Société du spectacle

En France, le courant ultra-gauche conseilliste s’est retrouvé à la fin des années quarante autour de la revue (puis organisation militante) Socialisme ou Barbarie, dissoute en 1967, et dont les deux théoriciens les plus connus sont les philosophes Cornélius Castoriadis et Claude Lefort. Socialisme ou Barbarie a exercé une très forte influence sur une bonne partie de la gauche critique, notamment autogestionnaire. Très attentifs à la manière dont s’exerce la domination idéologique capitaliste, certains sympathisants de l’ultra-gauche se sont également retrouvés plus tard dans les analyses situationnistes sur la colonisation des rapports sociaux et de la vie quotidienne par la marchandise, telles que les a développées Guy Debord dans la Société du Spectacle (1967). La période de l’après-1968 a bien sûr redonné un certain élan à ces petits groupes. Aujourd’hui, plusieurs organisations plus ou moins formelles de diverses tendances conseillistes ou bordiguistes et quelques revues assez confidentielles continuent de développer les thèses de l’ultra-gauche.

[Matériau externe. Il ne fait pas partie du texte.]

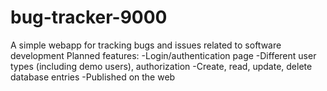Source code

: # bug-tracker-9000

A simple webapp for tracking bugs and issues related to software development
Planned features:
-Login/authentication page
-Different user types (including demo users), authorization
-Create, read, update, delete database entries
-Published on the web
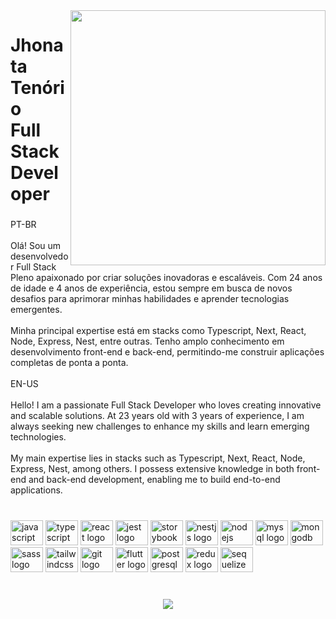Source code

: <img align="right" height="408" src="https://github.com/jhonataT/jhonataT/assets/51134324/b883e41a-4401-4536-a841-f51c0f44e562"  />

###

<h1 align="left">Jhonata Tenório<br>Full Stack Developer</h1>

###

<p align="left">PT-BR<br><br>Olá! Sou um desenvolvedor Full Stack Pleno apaixonado por criar soluções inovadoras e escaláveis. Com 24 anos de idade e 4 anos de experiência, estou sempre em busca de novos desafios para aprimorar minhas habilidades e aprender tecnologias emergentes.<br><br>Minha principal expertise está em stacks como Typescript, Next, React, Node, Express, Nest, entre outras. Tenho amplo conhecimento em desenvolvimento front-end e back-end, permitindo-me construir aplicações completas de ponta a ponta.<br><br>EN-US<br><br>Hello! I am a passionate Full Stack Developer who loves creating innovative and scalable solutions. At 23 years old with 3 years of experience, I am always seeking new challenges to enhance my skills and learn emerging technologies.<br><br>My main expertise lies in stacks such as Typescript, Next, React, Node, Express, Nest, among others. I possess extensive knowledge in both front-end and back-end development, enabling me to build end-to-end applications.</p>

###

<br clear="both">

<div align="left">
  <img src="https://cdn.jsdelivr.net/gh/devicons/devicon/icons/javascript/javascript-original.svg" height="40" width="52" alt="javascript logo"  />
  <img src="https://cdn.jsdelivr.net/gh/devicons/devicon/icons/typescript/typescript-original.svg" height="40" width="52" alt="typescript logo"  />
  <img src="https://cdn.jsdelivr.net/gh/devicons/devicon/icons/react/react-original.svg" height="40" width="52" alt="react logo"  />
  <img src="https://cdn.jsdelivr.net/gh/devicons/devicon/icons/jest/jest-plain.svg" height="40" width="52" alt="jest logo"  />
  <img src="https://cdn.jsdelivr.net/gh/devicons/devicon/icons/storybook/storybook-original.svg" height="40" width="52" alt="storybook logo"  />
  <img src="https://cdn.jsdelivr.net/gh/devicons/devicon/icons/nestjs/nestjs-plain.svg" height="40" width="52" alt="nestjs logo"  />
  <img src="https://cdn.jsdelivr.net/gh/devicons/devicon/icons/nodejs/nodejs-original.svg" height="40" width="52" alt="nodejs logo"  />
  <img src="https://cdn.jsdelivr.net/gh/devicons/devicon/icons/mysql/mysql-original.svg" height="40" width="52" alt="mysql logo"  />
  <img src="https://cdn.jsdelivr.net/gh/devicons/devicon/icons/mongodb/mongodb-original.svg" height="40" width="52" alt="mongodb logo"  />
  <img src="https://cdn.jsdelivr.net/gh/devicons/devicon/icons/sass/sass-original.svg" height="40" width="52" alt="sass logo"  />
  <img src="https://cdn.jsdelivr.net/gh/devicons/devicon/icons/tailwindcss/tailwindcss-original-wordmark.svg" height="40" width="52" alt="tailwindcss logo"  />
  <img src="https://cdn.jsdelivr.net/gh/devicons/devicon/icons/git/git-original.svg" height="40" width="52" alt="git logo"  />
  <img src="https://cdn.jsdelivr.net/gh/devicons/devicon/icons/flutter/flutter-original.svg" height="40" width="52" alt="flutter logo"  />
  <img src="https://cdn.jsdelivr.net/gh/devicons/devicon/icons/postgresql/postgresql-original.svg" height="40" width="52" alt="postgresql logo"  />
  <img src="https://cdn.jsdelivr.net/gh/devicons/devicon/icons/redux/redux-original.svg" height="40" width="52" alt="redux logo"  />
  <img src="https://cdn.jsdelivr.net/gh/devicons/devicon/icons/sequelize/sequelize-original.svg" height="40" width="52" alt="sequelize logo"  />
</div>


###

<br clear="both">

<div align="center">
  <img src="https://profile-counter.glitch.me/jhonataT/count.svg?"  />
</div>

###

Longtemps occultées et parfois déroutantes, leurs analyses radicales se retrouvent au-delà de ces cercles restreints. Elles entrent souvent en résonance avec certaines idées anarchistes ou sont reprises en partie par des groupes ou des individus qui ne se réclament pas forcément de l’ultra-gauche, par exemple au sein du mouvement autonome, lequel relève encore d’une autre conception de la société et de l’activité politique… Toutes ces distinctions, vues de l’extérieur, peuvent sembler assez byzantines. Il n’empêche : le débat continue dans les milieux révolutionnaires, et au-delà, profitant du désarroi face à la crise actuelle du capitalisme, laquelle pulvérise les thèses déjà fortement fragilisées d’une « fin de l’histoire » diffusées dans les années qui avaient suivi la chute du régime communiste. La brusque popularité du terme « ultra-gauche » contribue évidemment, tel qu’il est utilisé dans les médias et dans les déclarations du ministère de l’Intérieur, à entretenir une confusion propre à toutes les manipulations policières. Mais elle témoigne aussi d’une réelle interrogation politique et intellectuelle à laquelle les organisations politiques classiques, y compris à l’extrême-gauche, semblent avoir bien du mal à répondre. En théorie et en pratique.